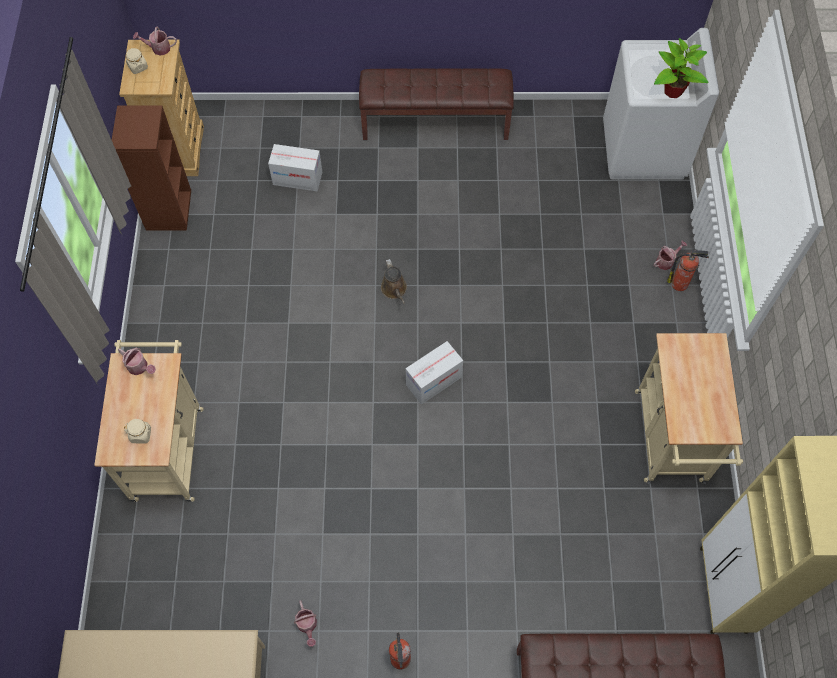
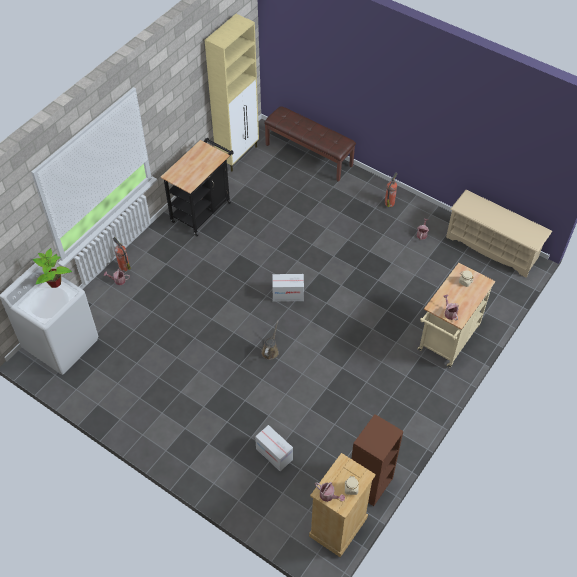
camera: 145 degrees left, 10 degrees down
(435, 122) = (158, 439): brown bench -> none
(671, 443) = (203, 209): beige cart -> black cart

━━━━━━

Repeat the listing word for word, but without its pictures.

[RESPONSE BELOW]:
camera: 145 degrees left, 10 degrees down
(435, 122) = (158, 439): brown bench -> none
(671, 443) = (203, 209): beige cart -> black cart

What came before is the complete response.